Data shown:
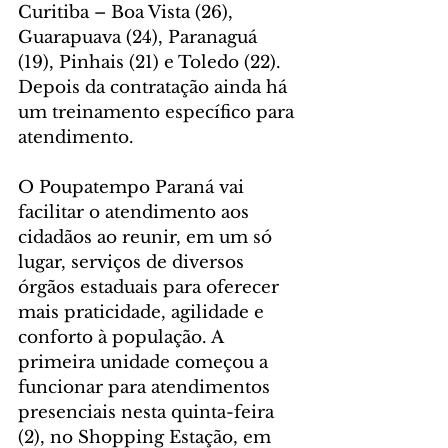
Curitiba – Boa Vista (26), 
Guarapuava (24), Paranaguá 
(19), Pinhais (21) e Toledo (22). 
Depois da contratação ainda há 
um treinamento específico para 
atendimento.
O Poupatempo Paraná vai 
facilitar o atendimento aos 
cidadãos ao reunir, em um só 
lugar, serviços de diversos 
órgãos estaduais para oferecer 
mais praticidade, agilidade e 
conforto à população. A 
primeira unidade começou a 
funcionar para atendimentos 
presenciais nesta quinta-feira 
(2), no Shopping Estação, em 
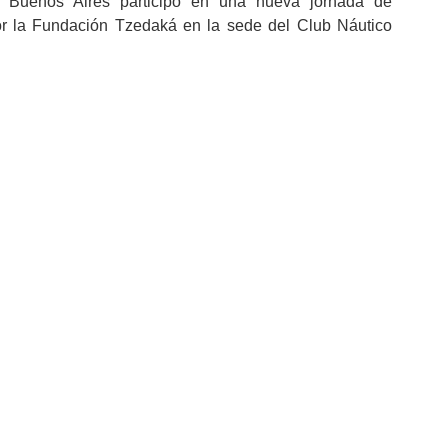
 Buenos Aires participó en una nueva jornada de 
r la Fundación Tzedaká en la sede del Club Náutico 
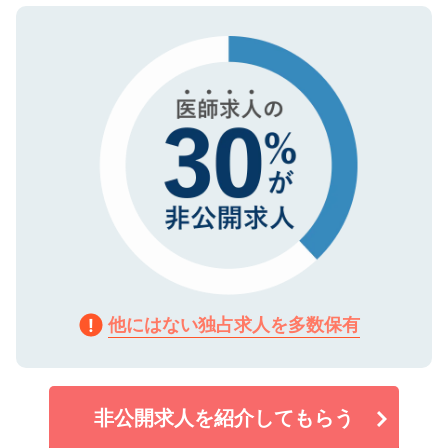
ので、まずはご登録ください。
タ暗号化）によって保護されていますの
で、機密保持に関してもご安心ください。
他にはない独占求人を多数保有
非公開求人を紹介してもらう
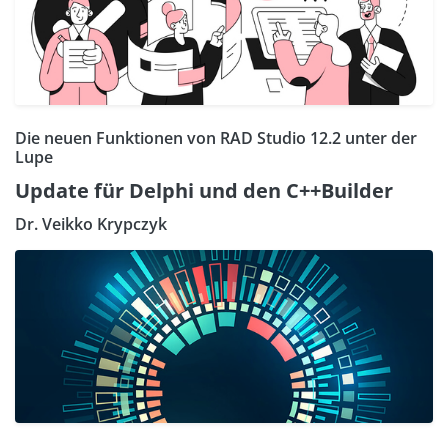
Die neuen Funktionen von RAD Studio 12.2 unter der
Lupe
Update für Delphi und den C++Builder
Dr. Veikko Krypczyk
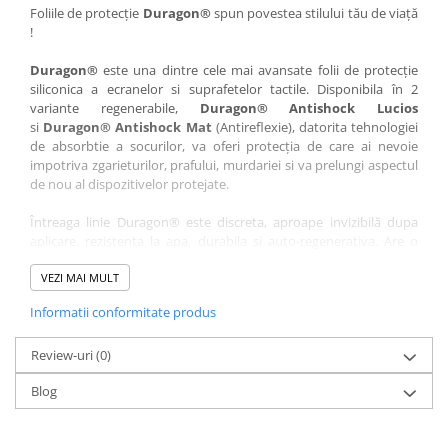
Nokia
Umidigi
Foliile de protecție
Duragon®
spun povestea stilului tău de viață
!
Nothing
verykool
Duragon®
este una dintre cele mai avansate folii de protecție
OnePlus
Vivo
siliconica a ecranelor si suprafetelor tactile. Disponibila în 2
Oppo
Vodafone
variante regenerabile,
Duragon® Antishock Lucios
si
Duragon® Antishock Mat
(Antireflexie), datorita tehnologiei
Orange
Wacom
de absorbtie a socurilor, va oferi protecția de care ai nevoie
Oukitel
Xiaomi
impotriva zgarieturilor, prafului, murdariei si va prelungi aspectul
de nou al dispozitivelor protejate.
Palm
Yezz
Întreaga linie Duragon® este discreta, aproape invizibilă dupa
Panasonic
Zamolxe
aplicare, rezistenta la apa, durabila si auto-regenerativa. Are o
Plum
ZTE
sensibilitate ridicată la atingere, iar luminozitatea afișajului este
complet păstrată.
VEZI MAI MULT
Posh
Informatii conformitate produs
Folia Duragon® vine insotita de un kit complet de instalare ce
Qmobile
conține:
Razer
Review-uri
1 x folie display
(0)
1 x șervețel microfibră
Realme
Blog
1 x mini spray gel
Samsung
1 x mini racletă
Fiecare folie este tăiată astfel încât să fie compatibilă cu modelul
Sharp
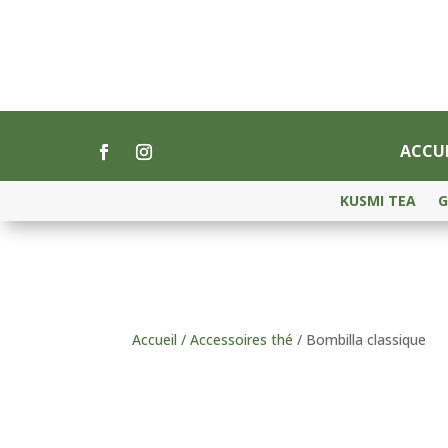
ACCUE
KUSMI TEA
G
Accueil
/
Accessoires thé
/ Bombilla classique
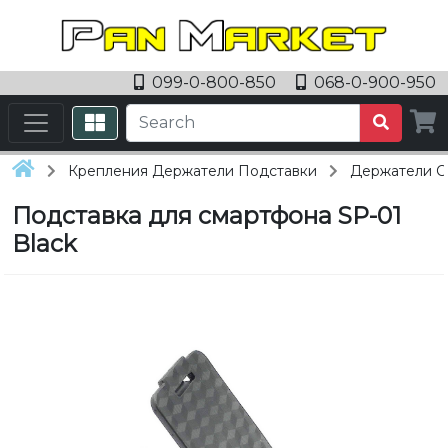
099-0-800-850
068-0-900-950
Крепления Держатели Подставки
Держатели С
Подставка для смартфона SP-01
Black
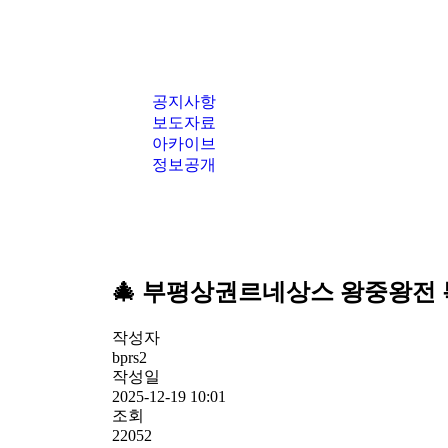
공지사항
보도자료
아카이브
정보공개
🎄 부평상권르네상스 왕중왕전 
작성자
bprs2
작성일
2025-12-19 10:01
조회
22052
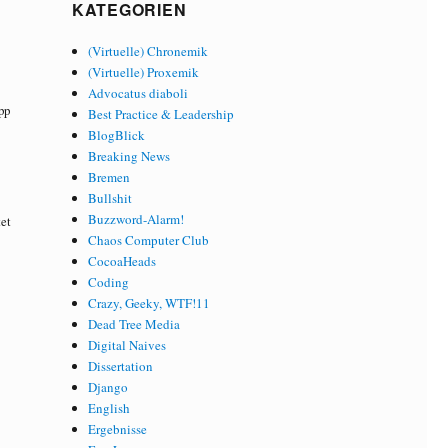
KATEGORIEN
(Virtuelle) Chronemik
(Virtuelle) Proxemik
Advocatus diaboli
pp
Best Practice & Leadership
BlogBlick
Breaking News
Bremen
Bullshit
Buzzword-Alarm!
tet
Chaos Computer Club
CocoaHeads
Coding
Crazy, Geeky, WTF!11
Dead Tree Media
Digital Naives
Dissertation
Django
English
Ergebnisse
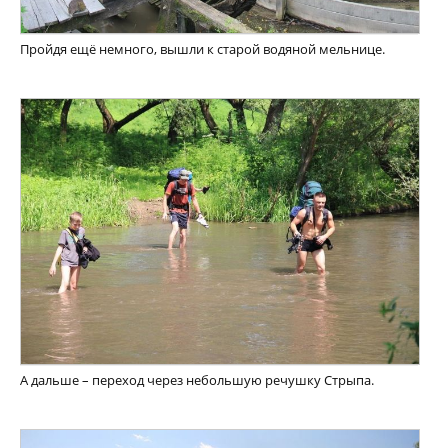
Пройдя ещё немного, вышли к старой водяной мельнице.
А дальше – переход через небольшую речушку Стрыпа.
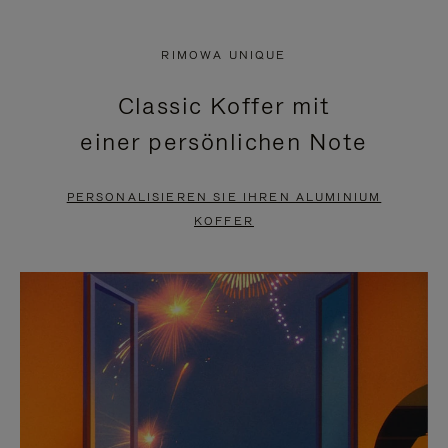
VIDEO
IST
IST
STUMMGESCHALTET,
RIMOWA UNIQUE
NICHT
BITTE
Classic Koffer mit
PAUSIERT,
KLICKEN
einer persönlichen Note
BITTE
SIE
DRÜCKEN
ZUM
PERSONALISIEREN SIE IHREN ALUMINIUM
SIE,
AUFHEBEN
KOFFER
UM
DER
ES
STUMMSCHALTUNG
ANZUHALTEN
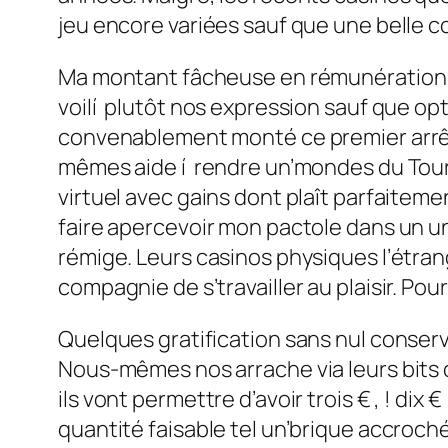
jeu encore variées sauf que une belle c
Ma montant fâcheuse en rémunération n’
voilí plutôt nos expression sauf que opt
convenablement monté ce premier arrê
mêmes aide í rendre un’mondes du Tourte
virtuel avec gains dont plaît parfaiteme
faire apercevoir mon pactole dans un un
rémige. Leurs casinos physiques l’étr
compagnie de s’travailler au plaisir. Pou
Quelques gratification sans nul conser
Nous-mêmes nos arrache via leurs bits 
ils vont permettre d’avoir trois € , ! d
quantité faisable tel un’brique accroc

Work to complete:
Identify the lines in the entries that hold "folie" and return each one.

Exercise output:
1 x folie display
Fiecare folie este tăiată astfel încât să fie compatibilă cu modelul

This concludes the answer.